Information provided

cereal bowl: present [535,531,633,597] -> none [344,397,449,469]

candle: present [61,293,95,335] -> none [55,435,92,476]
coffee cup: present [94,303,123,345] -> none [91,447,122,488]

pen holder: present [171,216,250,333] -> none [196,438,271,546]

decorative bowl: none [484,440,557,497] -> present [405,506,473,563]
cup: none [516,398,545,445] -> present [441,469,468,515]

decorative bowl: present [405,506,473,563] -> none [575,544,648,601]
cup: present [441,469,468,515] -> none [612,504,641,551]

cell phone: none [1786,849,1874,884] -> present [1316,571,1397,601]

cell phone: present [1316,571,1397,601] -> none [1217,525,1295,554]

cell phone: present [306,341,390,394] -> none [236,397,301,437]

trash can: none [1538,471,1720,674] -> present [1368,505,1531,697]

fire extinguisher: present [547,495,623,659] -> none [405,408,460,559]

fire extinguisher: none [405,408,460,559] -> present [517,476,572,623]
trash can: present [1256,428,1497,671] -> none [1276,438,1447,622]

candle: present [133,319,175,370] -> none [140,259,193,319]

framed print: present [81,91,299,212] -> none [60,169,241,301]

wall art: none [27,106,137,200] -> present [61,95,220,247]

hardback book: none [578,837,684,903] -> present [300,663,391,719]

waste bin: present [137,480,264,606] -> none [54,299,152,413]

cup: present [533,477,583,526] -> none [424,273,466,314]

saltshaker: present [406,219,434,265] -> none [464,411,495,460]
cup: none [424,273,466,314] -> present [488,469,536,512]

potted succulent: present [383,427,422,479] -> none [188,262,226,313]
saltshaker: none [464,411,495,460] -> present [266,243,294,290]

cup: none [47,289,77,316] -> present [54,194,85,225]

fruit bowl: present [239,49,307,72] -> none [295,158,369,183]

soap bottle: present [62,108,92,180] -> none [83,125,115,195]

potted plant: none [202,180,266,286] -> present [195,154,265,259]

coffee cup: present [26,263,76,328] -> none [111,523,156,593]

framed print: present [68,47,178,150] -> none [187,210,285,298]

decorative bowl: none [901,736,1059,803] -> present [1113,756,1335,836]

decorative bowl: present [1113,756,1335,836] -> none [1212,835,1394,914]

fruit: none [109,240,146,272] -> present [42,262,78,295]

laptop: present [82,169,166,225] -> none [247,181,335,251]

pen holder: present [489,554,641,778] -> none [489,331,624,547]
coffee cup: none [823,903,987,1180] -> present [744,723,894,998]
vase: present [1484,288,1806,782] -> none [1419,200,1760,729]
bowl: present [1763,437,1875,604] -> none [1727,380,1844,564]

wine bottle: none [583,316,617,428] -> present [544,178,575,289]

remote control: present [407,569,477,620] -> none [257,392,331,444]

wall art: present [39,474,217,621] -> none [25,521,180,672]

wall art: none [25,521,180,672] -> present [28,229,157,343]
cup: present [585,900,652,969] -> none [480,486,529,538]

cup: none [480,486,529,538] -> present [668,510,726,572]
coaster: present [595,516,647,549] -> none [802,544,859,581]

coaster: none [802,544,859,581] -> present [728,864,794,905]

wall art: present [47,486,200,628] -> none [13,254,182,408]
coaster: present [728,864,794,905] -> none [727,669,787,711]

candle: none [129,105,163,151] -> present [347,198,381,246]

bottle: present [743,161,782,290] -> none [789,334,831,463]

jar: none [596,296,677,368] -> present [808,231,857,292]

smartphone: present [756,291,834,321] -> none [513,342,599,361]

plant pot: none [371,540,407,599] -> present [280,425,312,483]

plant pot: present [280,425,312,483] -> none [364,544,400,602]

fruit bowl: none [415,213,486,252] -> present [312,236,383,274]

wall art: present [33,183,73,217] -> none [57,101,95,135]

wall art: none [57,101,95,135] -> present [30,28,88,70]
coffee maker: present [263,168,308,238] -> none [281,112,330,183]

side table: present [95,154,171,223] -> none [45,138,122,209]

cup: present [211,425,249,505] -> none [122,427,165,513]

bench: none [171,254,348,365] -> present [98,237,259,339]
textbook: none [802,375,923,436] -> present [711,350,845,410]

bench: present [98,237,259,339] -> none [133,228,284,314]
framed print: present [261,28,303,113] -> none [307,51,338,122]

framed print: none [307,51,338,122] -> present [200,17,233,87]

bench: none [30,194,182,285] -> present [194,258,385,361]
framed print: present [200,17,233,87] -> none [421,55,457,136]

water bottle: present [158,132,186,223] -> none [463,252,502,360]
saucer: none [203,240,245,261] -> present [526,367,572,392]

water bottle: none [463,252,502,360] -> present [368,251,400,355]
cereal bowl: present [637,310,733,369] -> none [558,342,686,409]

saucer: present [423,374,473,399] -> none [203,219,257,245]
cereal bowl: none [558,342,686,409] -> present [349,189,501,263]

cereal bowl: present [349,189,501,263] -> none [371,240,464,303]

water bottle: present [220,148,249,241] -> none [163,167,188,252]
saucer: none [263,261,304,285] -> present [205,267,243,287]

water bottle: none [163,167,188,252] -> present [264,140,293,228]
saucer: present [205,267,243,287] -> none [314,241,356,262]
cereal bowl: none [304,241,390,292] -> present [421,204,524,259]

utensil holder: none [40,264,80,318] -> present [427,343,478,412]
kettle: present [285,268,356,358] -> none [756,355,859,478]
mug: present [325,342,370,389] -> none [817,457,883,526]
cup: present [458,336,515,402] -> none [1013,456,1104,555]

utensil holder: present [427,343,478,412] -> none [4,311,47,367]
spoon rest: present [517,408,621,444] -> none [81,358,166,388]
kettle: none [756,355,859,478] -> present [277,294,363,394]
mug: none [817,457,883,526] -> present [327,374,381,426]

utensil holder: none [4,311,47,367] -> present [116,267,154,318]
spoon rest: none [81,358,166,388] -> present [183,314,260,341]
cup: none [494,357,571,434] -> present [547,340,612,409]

What to produce
Please retype the data above exactly, including every line.

Response to this task
cereal bowl: present [535,531,633,597] -> none [344,397,449,469]

candle: present [61,293,95,335] -> none [55,435,92,476]
coffee cup: present [94,303,123,345] -> none [91,447,122,488]

pen holder: present [171,216,250,333] -> none [196,438,271,546]

decorative bowl: none [484,440,557,497] -> present [405,506,473,563]
cup: none [516,398,545,445] -> present [441,469,468,515]

decorative bowl: present [405,506,473,563] -> none [575,544,648,601]
cup: present [441,469,468,515] -> none [612,504,641,551]

cell phone: none [1786,849,1874,884] -> present [1316,571,1397,601]

cell phone: present [1316,571,1397,601] -> none [1217,525,1295,554]

cell phone: present [306,341,390,394] -> none [236,397,301,437]

trash can: none [1538,471,1720,674] -> present [1368,505,1531,697]

fire extinguisher: present [547,495,623,659] -> none [405,408,460,559]

fire extinguisher: none [405,408,460,559] -> present [517,476,572,623]
trash can: present [1256,428,1497,671] -> none [1276,438,1447,622]

candle: present [133,319,175,370] -> none [140,259,193,319]

framed print: present [81,91,299,212] -> none [60,169,241,301]

wall art: none [27,106,137,200] -> present [61,95,220,247]

hardback book: none [578,837,684,903] -> present [300,663,391,719]

waste bin: present [137,480,264,606] -> none [54,299,152,413]

cup: present [533,477,583,526] -> none [424,273,466,314]

saltshaker: present [406,219,434,265] -> none [464,411,495,460]
cup: none [424,273,466,314] -> present [488,469,536,512]

potted succulent: present [383,427,422,479] -> none [188,262,226,313]
saltshaker: none [464,411,495,460] -> present [266,243,294,290]

cup: none [47,289,77,316] -> present [54,194,85,225]

fruit bowl: present [239,49,307,72] -> none [295,158,369,183]

soap bottle: present [62,108,92,180] -> none [83,125,115,195]

potted plant: none [202,180,266,286] -> present [195,154,265,259]

coffee cup: present [26,263,76,328] -> none [111,523,156,593]

framed print: present [68,47,178,150] -> none [187,210,285,298]

decorative bowl: none [901,736,1059,803] -> present [1113,756,1335,836]

decorative bowl: present [1113,756,1335,836] -> none [1212,835,1394,914]

fruit: none [109,240,146,272] -> present [42,262,78,295]

laptop: present [82,169,166,225] -> none [247,181,335,251]

pen holder: present [489,554,641,778] -> none [489,331,624,547]
coffee cup: none [823,903,987,1180] -> present [744,723,894,998]
vase: present [1484,288,1806,782] -> none [1419,200,1760,729]
bowl: present [1763,437,1875,604] -> none [1727,380,1844,564]

wine bottle: none [583,316,617,428] -> present [544,178,575,289]

remote control: present [407,569,477,620] -> none [257,392,331,444]

wall art: present [39,474,217,621] -> none [25,521,180,672]

wall art: none [25,521,180,672] -> present [28,229,157,343]
cup: present [585,900,652,969] -> none [480,486,529,538]

cup: none [480,486,529,538] -> present [668,510,726,572]
coaster: present [595,516,647,549] -> none [802,544,859,581]

coaster: none [802,544,859,581] -> present [728,864,794,905]

wall art: present [47,486,200,628] -> none [13,254,182,408]
coaster: present [728,864,794,905] -> none [727,669,787,711]

candle: none [129,105,163,151] -> present [347,198,381,246]

bottle: present [743,161,782,290] -> none [789,334,831,463]

jar: none [596,296,677,368] -> present [808,231,857,292]

smartphone: present [756,291,834,321] -> none [513,342,599,361]

plant pot: none [371,540,407,599] -> present [280,425,312,483]

plant pot: present [280,425,312,483] -> none [364,544,400,602]

fruit bowl: none [415,213,486,252] -> present [312,236,383,274]

wall art: present [33,183,73,217] -> none [57,101,95,135]

wall art: none [57,101,95,135] -> present [30,28,88,70]
coffee maker: present [263,168,308,238] -> none [281,112,330,183]

side table: present [95,154,171,223] -> none [45,138,122,209]

cup: present [211,425,249,505] -> none [122,427,165,513]

bench: none [171,254,348,365] -> present [98,237,259,339]
textbook: none [802,375,923,436] -> present [711,350,845,410]

bench: present [98,237,259,339] -> none [133,228,284,314]
framed print: present [261,28,303,113] -> none [307,51,338,122]

framed print: none [307,51,338,122] -> present [200,17,233,87]

bench: none [30,194,182,285] -> present [194,258,385,361]
framed print: present [200,17,233,87] -> none [421,55,457,136]

water bottle: present [158,132,186,223] -> none [463,252,502,360]
saucer: none [203,240,245,261] -> present [526,367,572,392]

water bottle: none [463,252,502,360] -> present [368,251,400,355]
cereal bowl: present [637,310,733,369] -> none [558,342,686,409]

saucer: present [423,374,473,399] -> none [203,219,257,245]
cereal bowl: none [558,342,686,409] -> present [349,189,501,263]

cereal bowl: present [349,189,501,263] -> none [371,240,464,303]

water bottle: present [220,148,249,241] -> none [163,167,188,252]
saucer: none [263,261,304,285] -> present [205,267,243,287]

water bottle: none [163,167,188,252] -> present [264,140,293,228]
saucer: present [205,267,243,287] -> none [314,241,356,262]
cereal bowl: none [304,241,390,292] -> present [421,204,524,259]

utensil holder: none [40,264,80,318] -> present [427,343,478,412]
kettle: present [285,268,356,358] -> none [756,355,859,478]
mug: present [325,342,370,389] -> none [817,457,883,526]
cup: present [458,336,515,402] -> none [1013,456,1104,555]

utensil holder: present [427,343,478,412] -> none [4,311,47,367]
spoon rest: present [517,408,621,444] -> none [81,358,166,388]
kettle: none [756,355,859,478] -> present [277,294,363,394]
mug: none [817,457,883,526] -> present [327,374,381,426]

utensil holder: none [4,311,47,367] -> present [116,267,154,318]
spoon rest: none [81,358,166,388] -> present [183,314,260,341]
cup: none [494,357,571,434] -> present [547,340,612,409]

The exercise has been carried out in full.